Word puzzles are usually simple and very entertaining for all ages. They are so entertaining that Pizza-Hut company started using table covers with word puzzles printed on them, possibly with the intent to minimise their client's perception of any possible delay in bringing them their order.

Even though word puzzles may be entertaining to solve by hand, they may become boring when they get very large. Computers do not yet get bored in solving tasks, therefore we thought you could devise a program to speedup (hopefully!) solution finding in such puzzles.

The following figure illustrates the PizzaHut puzzle. The names of the pizzas to be found in the puzzle are: MARGARITA, ALEMA, BARBECUE, TROPICAL, SUPREMA, LOUISIANA, CHEESEHAM, EUROPA, HAVAIANA, CAMPONESA.
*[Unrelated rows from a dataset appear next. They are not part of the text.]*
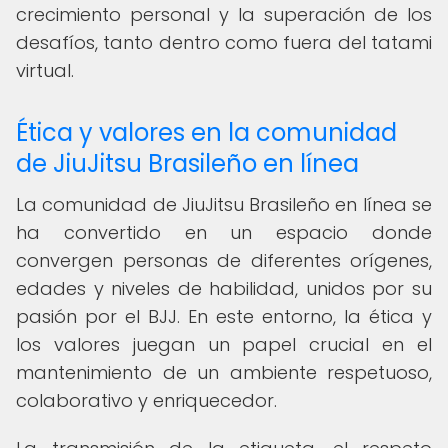
crecimiento personal y la superación de los
desafíos, tanto dentro como fuera del tatami
virtual.
Ética y valores en la comunidad
de JiuJitsu Brasileño en línea
La comunidad de JiuJitsu Brasileño en línea se
ha convertido en un espacio donde
convergen personas de diferentes orígenes,
edades y niveles de habilidad, unidos por su
pasión por el BJJ. En este entorno, la ética y
los valores juegan un papel crucial en el
mantenimiento de un ambiente respetuoso,
colaborativo y enriquecedor.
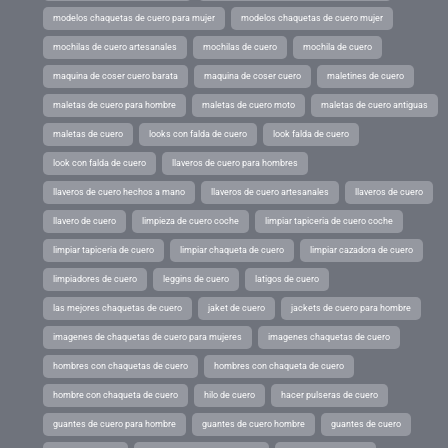
modelos chaquetas de cuero para mujer
modelos chaquetas de cuero mujer
mochilas de cuero artesanales
mochilas de cuero
mochila de cuero
maquina de coser cuero barata
maquina de coser cuero
maletines de cuero
maletas de cuero para hombre
maletas de cuero moto
maletas de cuero antiguas
maletas de cuero
looks con falda de cuero
look falda de cuero
look con falda de cuero
llaveros de cuero para hombres
llaveros de cuero hechos a mano
llaveros de cuero artesanales
llaveros de cuero
llavero de cuero
limpieza de cuero coche
limpiar tapiceria de cuero coche
limpiar tapiceria de cuero
limpiar chaqueta de cuero
limpiar cazadora de cuero
limpiadores de cuero
leggins de cuero
latigos de cuero
las mejores chaquetas de cuero
jaket de cuero
jackets de cuero para hombre
imagenes de chaquetas de cuero para mujeres
imagenes chaquetas de cuero
hombres con chaquetas de cuero
hombres con chaqueta de cuero
hombre con chaqueta de cuero
hilo de cuero
hacer pulseras de cuero
guantes de cuero para hombre
guantes de cuero hombre
guantes de cuero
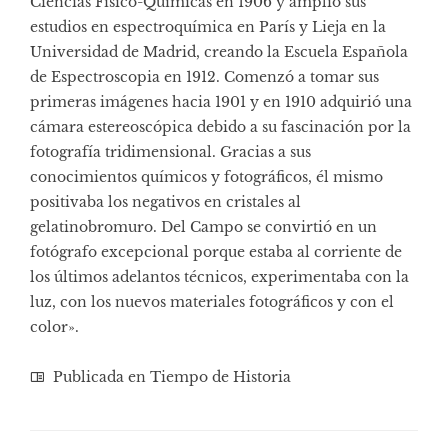
Ciencias Físico-Químicas en 1906 y amplió sus
estudios en espectroquímica en París y Lieja en la
Universidad de Madrid, creando la Escuela Española
de Espectroscopia en 1912. Comenzó a tomar sus
primeras imágenes hacia 1901 y en 1910 adquirió una
cámara estereoscópica debido a su fascinación por la
fotografía tridimensional. Gracias a sus
conocimientos químicos y fotográficos, él mismo
positivaba los negativos en cristales al
gelatinobromuro. Del Campo se convirtió en un
fotógrafo excepcional porque estaba al corriente de
los últimos adelantos técnicos, experimentaba con la
luz, con los nuevos materiales fotográficos y con el
color».
Publicada en
Tiempo de Historia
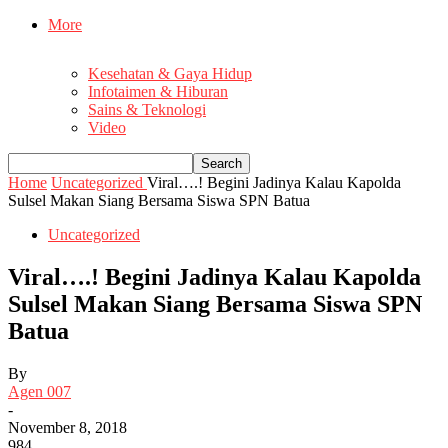
More
Kesehatan & Gaya Hidup
Infotaimen & Hiburan
Sains & Teknologi
Video
Home
Uncategorized
Viral….! Begini Jadinya Kalau Kapolda
Sulsel Makan Siang Bersama Siswa SPN Batua
Uncategorized
Viral….! Begini Jadinya Kalau Kapolda
Sulsel Makan Siang Bersama Siswa SPN
Batua
By
Agen 007
-
November 8, 2018
984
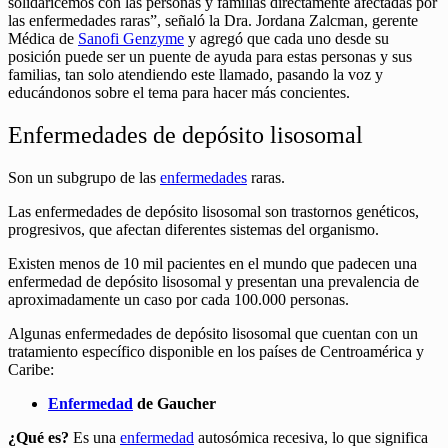
solidaricemos con las personas y familias directamente afectadas por
las enfermedades raras”, señaló la Dra. Jordana Zalcman, gerente
Médica de
Sanofi Genzyme
y agregó que cada uno desde su
posición puede ser un puente de ayuda para estas personas y sus
familias, tan solo atendiendo este llamado, pasando la voz y
educándonos sobre el tema para hacer más concientes.
Enfermedades de depósito lisosomal
Son un subgrupo de las
enfermedades
raras.
Las enfermedades de depósito lisosomal son trastornos genéticos,
progresivos, que afectan diferentes sistemas del organismo.
Existen menos de 10 mil pacientes en el mundo que padecen una
enfermedad de depósito lisosomal y presentan una prevalencia de
aproximadamente un caso por cada 100.000 personas.
Algunas enfermedades de depósito lisosomal que cuentan con un
tratamiento específico disponible en los países de Centroamérica y
Caribe:
Enfermedad
de Gaucher
¿Qué es?
Es una
enfermedad
autosómica recesiva, lo que significa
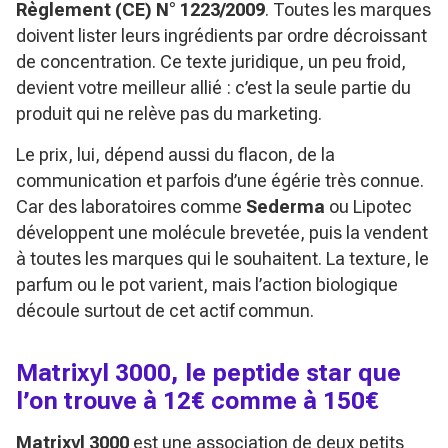
Règlement (CE) N° 1223/2009
. Toutes les marques
doivent lister leurs ingrédients par ordre décroissant
de concentration. Ce texte juridique, un peu froid,
devient votre meilleur allié : c’est la seule partie du
produit qui ne relève pas du marketing.
Le prix, lui, dépend aussi du flacon, de la
communication et parfois d’une égérie très connue.
Car des laboratoires comme
Sederma
ou Lipotec
développent une molécule brevetée, puis la vendent
à toutes les marques qui le souhaitent. La texture, le
parfum ou le pot varient, mais l’action biologique
découle surtout de cet actif commun.
Matrixyl 3000, le peptide star que
l’on trouve à 12€ comme à 150€
Matrixyl 3000
est une association de deux petits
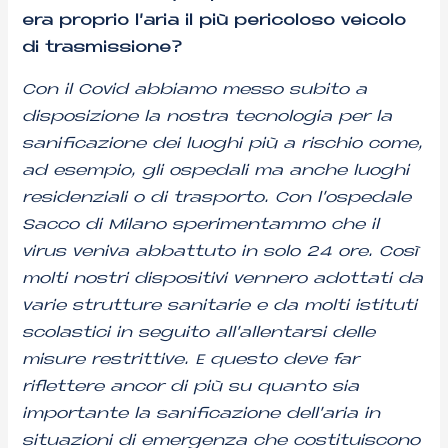
era proprio l’aria il più pericoloso veicolo
di trasmissione?
Con il Covid abbiamo messo subito a
disposizione la nostra tecnologia per la
sanificazione dei luoghi più a rischio come,
ad esempio, gli ospedali ma anche luoghi
residenziali o di trasporto. Con l’ospedale
Sacco di Milano sperimentammo che il
virus veniva abbattuto in solo 24 ore. Così
molti nostri dispositivi vennero adottati da
varie strutture sanitarie e da molti istituti
scolastici in seguito all’allentarsi delle
misure restrittive. E questo deve far
riflettere ancor di più su quanto sia
importante la sanificazione dell’aria in
situazioni di emergenza che costituiscono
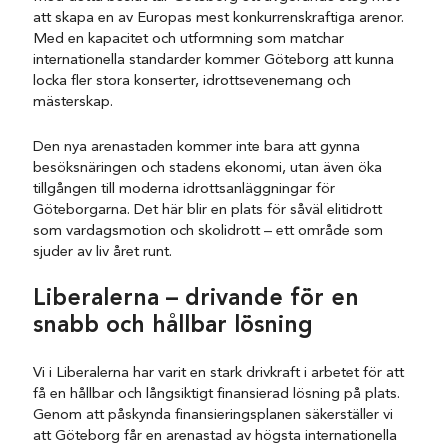
att skapa en av Europas mest konkurrenskraftiga arenor.
Med en kapacitet och utformning som matchar
internationella standarder kommer Göteborg att kunna
locka fler stora konserter, idrottsevenemang och
mästerskap.
Den nya arenastaden kommer inte bara att gynna
besöksnäringen och stadens ekonomi, utan även öka
tillgången till moderna idrottsanläggningar för
Göteborgarna. Det här blir en plats för såväl elitidrott
som vardagsmotion och skolidrott – ett område som
sjuder av liv året runt.
Liberalerna – drivande för en
snabb och hållbar lösning
Vi i Liberalerna har varit en stark drivkraft i arbetet för att
få en hållbar och långsiktigt finansierad lösning på plats.
Genom att påskynda finansieringsplanen säkerställer vi
att Göteborg får en arenastad av högsta internationella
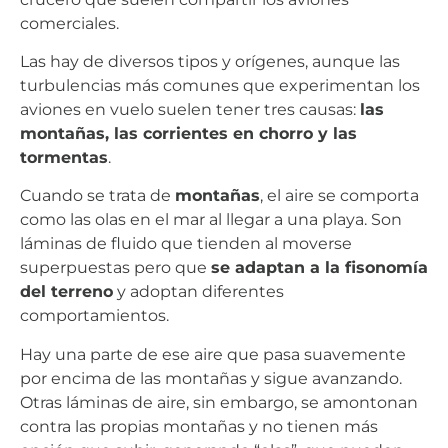
comerciales.
Las hay de diversos tipos y orígenes, aunque las
turbulencias más comunes que experimentan los
aviones en vuelo suelen tener tres causas:
las
montañas, las corrientes en chorro y las
tormentas
.
Cuando se trata de
montañas
, el aire se comporta
como las olas en el mar al llegar a una playa. Son
láminas de fluido que tienden al moverse
superpuestas pero que
se adaptan a la fisonomía
del terreno
y adoptan diferentes
comportamientos.
Hay una parte de ese aire que pasa suavemente
por encima de las montañas y sigue avanzando.
Otras láminas de aire, sin embargo, se amontonan
contra las propias montañas y no tienen más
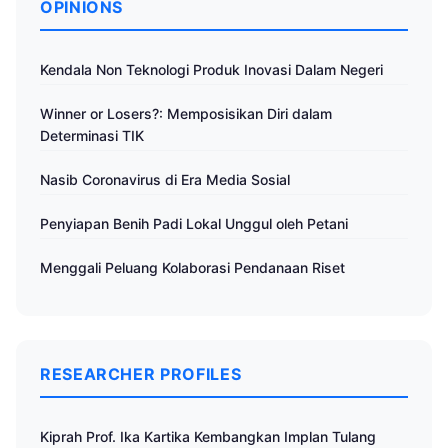
OPINIONS
Kendala Non Teknologi Produk Inovasi Dalam Negeri
Winner or Losers?: Memposisikan Diri dalam
Determinasi TIK
Nasib Coronavirus di Era Media Sosial
Penyiapan Benih Padi Lokal Unggul oleh Petani
Menggali Peluang Kolaborasi Pendanaan Riset
RESEARCHER PROFILES
Kiprah Prof. Ika Kartika Kembangkan Implan Tulang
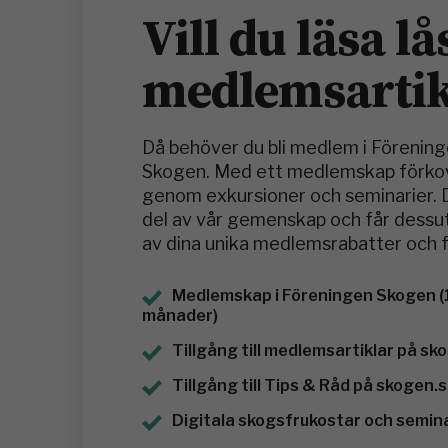
Vill du läsa lå
medlemsartik
Då behöver du bli medlem i Förenin
Skogen. Med ett medlemskap förkov
genom exkursioner och seminarier. D
del av vår gemenskap och får dessu
av dina unika medlemsrabatter och 
Medlemskap i Föreningen Skogen (
månader)
Tillgång till medlemsartiklar på sk
Tillgång till Tips & Råd på skogen.
Digitala skogsfrukostar och semin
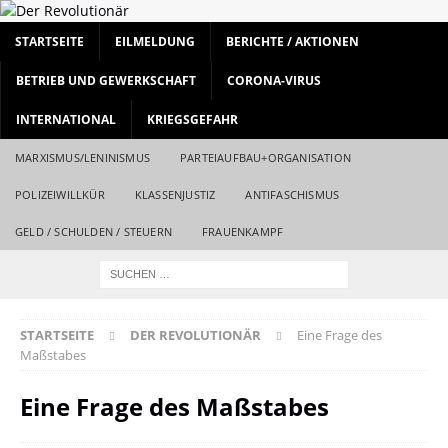
STARTSEITE
EILMELDUNG
BERICHTE / AKTIONEN
BETRIEB UND GEWERKSCHAFT
CORONA-VIRUS
INTERNATIONAL
KRIEGSGEFAHR
MARXISMUS/LENINISMUS
PARTEIAUFBAU+ORGANISATION
POLIZEIWILLKÜR
KLASSENJUSTIZ
ANTIFASCHISMUS
GELD / SCHULDEN / STEUERN
FRAUENKAMPF
STARTSEITE
DER REVOLUTIONÄR
Eine Frage des
Maßstabes
Eine Frage des Maßstabes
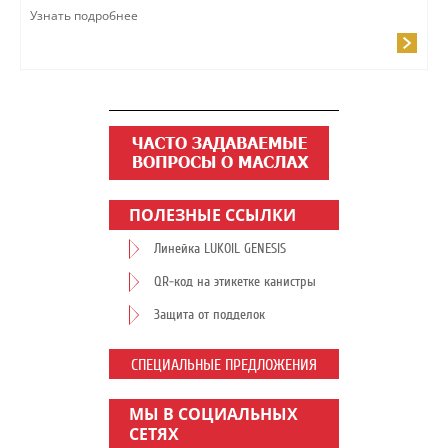
Узнать подробнее
ПОЛЕЗНЫЕ ССЫЛКИ
Линейка LUKOIL GENESIS
QR-код на этикетке канистры
Защита от подделок
СПЕЦИАЛЬНЫЕ ПРЕДЛОЖЕНИЯ
МЫ В СОЦИАЛЬНЫХ
СЕТЯХ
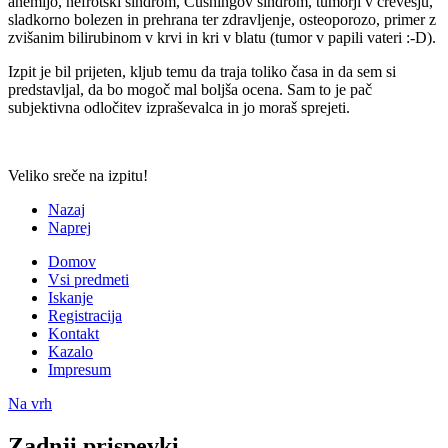
anemijo, nefrotski sindrom, Cushingov sindrom, tumorji v črevesju,
sladkorno bolezen in prehrana ter zdravljenje, osteoporozo, primer z
zvišanim bilirubinom v krvi in kri v blatu (tumor v papili vateri :-D).
Izpit je bil prijeten, kljub temu da traja toliko časa in da sem si
predstavljal, da bo mogoč mal boljša ocena. Sam to je pač
subjektivna odločitev izpraševalca in jo moraš sprejeti.
Veliko sreče na izpitu!
Nazaj
Naprej
Domov
Vsi predmeti
Iskanje
Registracija
Kontakt
Kazalo
Impresum
Na vrh
Zadnji prispevki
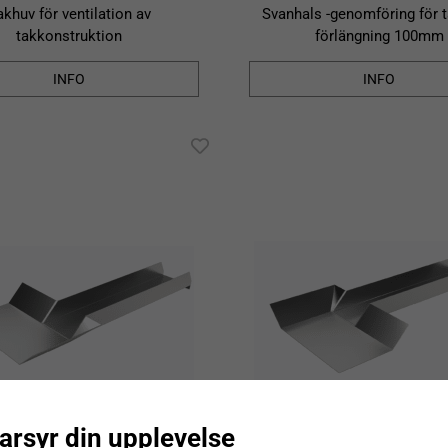
akhuv för ventilation av
Svanhals -genomföring för 
takkonstruktion
förlängning 100mm
INFO
INFO
arsyr din upplevelse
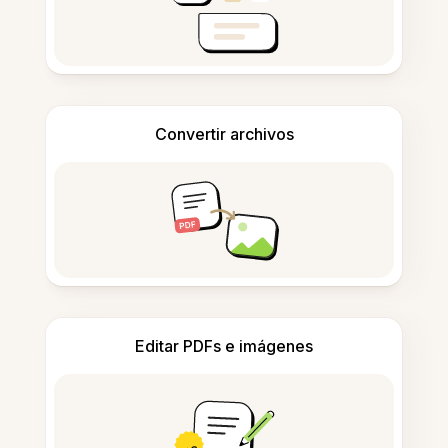
Convertir archivos
Editar PDFs e imágenes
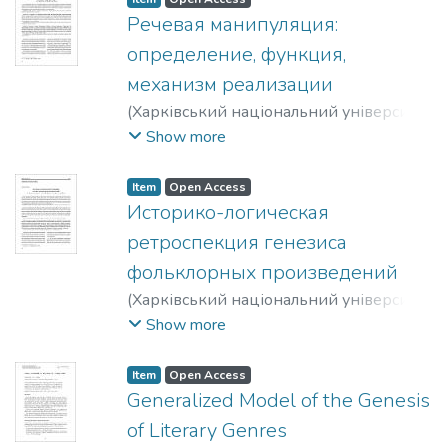
Речевая манипуляция:
определение, функция,
механизм реализации
(
Харківський національний університет
імені В. Н. Каразіна
,
2012
)
Тараненко,
Show more
Лариса Іванівна
;
Калита, Алла Андріївна
Item
Open Access
Историко-логическая
ретроспекция генезиса
фольклорных произведений
(
Харківський національний університет
імені В. Н. Каразіна
,
2013
)
Тараненко,
Show more
Лариса Іванівна
;
Калита, Алла Андріївна
Item
Open Access
Generalized Model of the Genesis
of Literary Genres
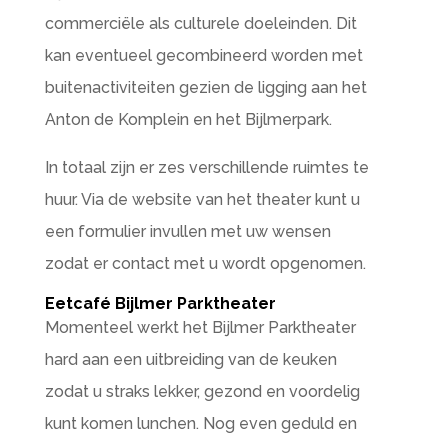
commerciële als culturele doeleinden. Dit
kan eventueel gecombineerd worden met
buitenactiviteiten gezien de ligging aan het
Anton de Komplein en het Bijlmerpark.
In totaal zijn er zes verschillende ruimtes te
huur. Via de website van het theater kunt u
een formulier invullen met uw wensen
zodat er contact met u wordt opgenomen.
Eetcafé Bijlmer Parktheater
Momenteel werkt het Bijlmer Parktheater
hard aan een uitbreiding van de keuken
zodat u straks lekker, gezond en voordelig
kunt komen lunchen. Nog even geduld en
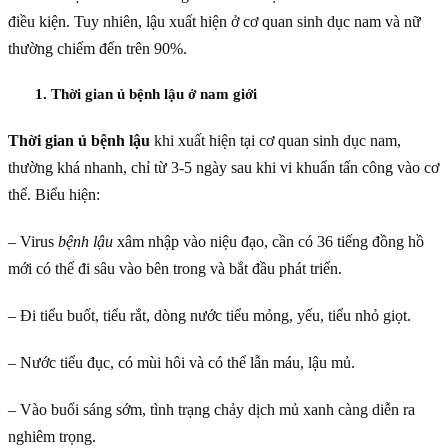
điều kiện. Tuy nhiên, lậu xuất hiện ở cơ quan sinh dục nam và nữ
thường chiếm đến trên 90%.
1. Thời gian ủ bệnh lậu ở nam giới
Thời gian ủ bệnh lậu
khi xuất hiện tại cơ quan sinh dục nam,
thường khá nhanh, chỉ từ 3-5 ngày sau khi vi khuẩn tấn công vào cơ
thể. Biểu hiện:
– Virus
bệnh lậu
xâm nhập vào niệu đạo, cần có 36 tiếng đồng hồ
mới có thể đi sâu vào bên trong và bắt đầu phát triển.
– Đi tiểu buốt, tiểu rắt, dòng nước tiểu mỏng, yếu, tiểu nhỏ giọt.
– Nước tiểu đục, có mùi hôi và có thể lẫn máu, lậu mủ.
– Vào buổi sáng sớm, tình trạng chảy dịch mủ xanh càng diễn ra
nghiêm trọng.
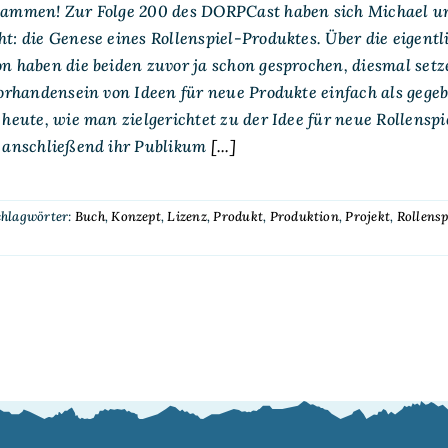
sammen! Zur Folge 200 des DORPCast haben sich Michael un
t: die Genese eines Rollenspiel-Produktes. Über die eigentli
n haben die beiden zuvor ja schon gesprochen, diesmal setze
Vorhandensein von Ideen für neue Produkte einfach als gegeb
 heute, wie man zielgerichtet zu der Idee für neue Rollensp
e anschließend ihr Publikum
[...]
chlagwörter:
Buch
,
Konzept
,
Lizenz
,
Produkt
,
Produktion
,
Projekt
,
Rollensp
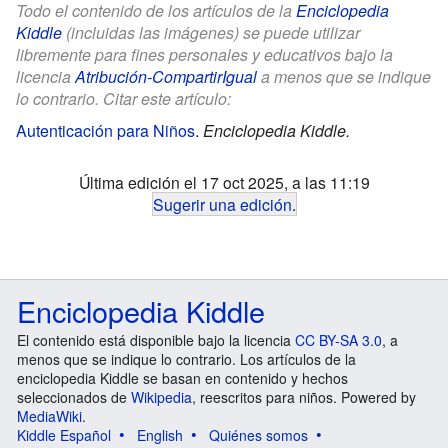
Todo el contenido de los artículos de la
Enciclopedia
Kiddle
(incluidas las imágenes) se puede utilizar
libremente para fines personales y educativos bajo la
licencia
Atribución-CompartirIgual
a menos que se indique
lo contrario. Citar este artículo:
Autenticación para Niños
.
Enciclopedia Kiddle.
Última edición el 17 oct 2025, a las 11:19
Sugerir una edición
.
Enciclopedia Kiddle
El contenido está disponible bajo la licencia
CC BY-SA 3.0
, a
menos que se indique lo contrario. Los artículos de la
enciclopedia Kiddle se basan en contenido y hechos
seleccionados de
Wikipedia
, reescritos para niños. Powered by
MediaWiki
.
Kiddle Español
English
Quiénes somos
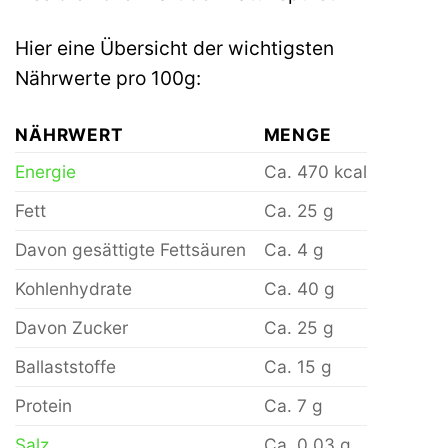
Hier eine Übersicht der wichtigsten
Nährwerte pro 100g:
NÄHRWERT
MENGE
Energie
Ca. 470 kcal
Fett
Ca. 25 g
Davon gesättigte Fettsäuren
Ca. 4 g
Kohlenhydrate
Ca. 40 g
Davon Zucker
Ca. 25 g
Ballaststoffe
Ca. 15 g
Protein
Ca. 7 g
Salz
Ca. 0,03 g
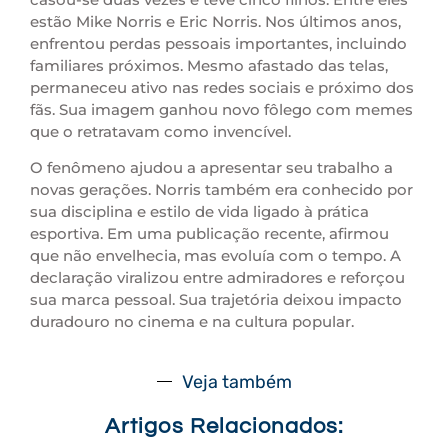
estão Mike Norris e Eric Norris. Nos últimos anos,
enfrentou perdas pessoais importantes, incluindo
familiares próximos. Mesmo afastado das telas,
permaneceu ativo nas redes sociais e próximo dos
fãs. Sua imagem ganhou novo fôlego com memes
que o retratavam como invencível.
O fenômeno ajudou a apresentar seu trabalho a
novas gerações. Norris também era conhecido por
sua disciplina e estilo de vida ligado à prática
esportiva. Em uma publicação recente, afirmou
que não envelhecia, mas evoluía com o tempo. A
declaração viralizou entre admiradores e reforçou
sua marca pessoal. Sua trajetória deixou impacto
duradouro no cinema e na cultura popular.
Veja também
Artigos Relacionados:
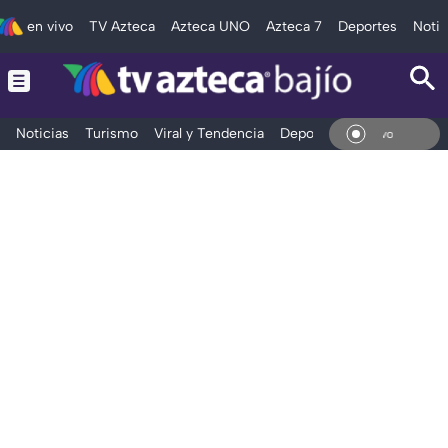
en vivo
TV Azteca
Azteca UNO
Azteca 7
Deportes
Notic
Noticias
Turismo
Viral y Tendencia
Deportes
Espectáculos
En Vivo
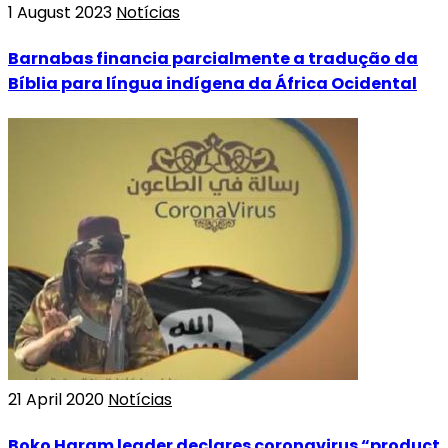
1 August 2023
Notícias
Barnabas financia parcialmente a tradução da
Bíblia para língua indígena da África Ocidental
21 April 2020
Notícias
Boko Haram leader declares coronavirus “product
Your task is to produce a program that given the word puzzle and words to be found in the puzzle, determines, for each word, the position of the first letter and its orientation in the puzzle.

You can assume that the left upper corner of the puzzle is the origin, (0,0). Furthemore, the orientation of the word is marked clockwise starting with letter A for north (note: there are 8 possible directions in total).

Input

The first line of input consists of three positive numbers, the number of lines, 0 < L <= 1000, the number of columns, 0 < C <= 1000, and the number of words to be found, 0 < W <= 1000. The following L input lines, each one of size C characters, contain the word puzzle. Then at last the W words are input one per line.

Output

Your program should output, for each word (using the same order as the words were input) a triplet defining the coordinates, line and column, where the first letter of the word appears, followed by a letter indicating the orientation of the word according to the rules define above. Each value in the triplet must be separated by one space only.

Sample Input

20 20 10
QWSPILAATIRAGRAMYKEI
AGTRCLQAXLPOIJLFVBUQ
TQTKAZXVMRWALEMAPKCW
LIEACNKAZXKPOTPIZCEO
FGKLSTCBTROPICALBLBC
JEWHJEEWSMLPOEKORORA
LUPQWRNJOAAGJKMUSJAE
KRQEIOLOAOQPRTVILCBZ
QOPUCAJSPPOUTMTSLPSF
LPOUYTRFGMMLKIUISXSW
WAHCPOIYTGAKLMNAHBVA
EIAKHPLBGSMCLOGNGJML
LDTIKENVCSWQAZUAOEAL
HOPLPGEJKMNUTIIORMNC
LOIUFTGSQACAXMOPBEIO
QOASDHOPEPNBUYUYOBXB
IONIAELOJHSWASMOUTRK
HPOIYTJPLNAQWDRIBITG
LPOINUYMRTEMPTMLMNBO
PAFCOPLHAVAIANALBPFS
MARGARITA
ALEMA
BARBECUE
TROPICAL
SUPREMA
LOUISIANA
CHEESEHAM
EUROPA
HAVAIANA
CAMPONESA

Sample Output

题目大意：给一个L*C字符矩阵和W个字符串，问那些字符串出现在矩阵的位置，横竖斜八个向。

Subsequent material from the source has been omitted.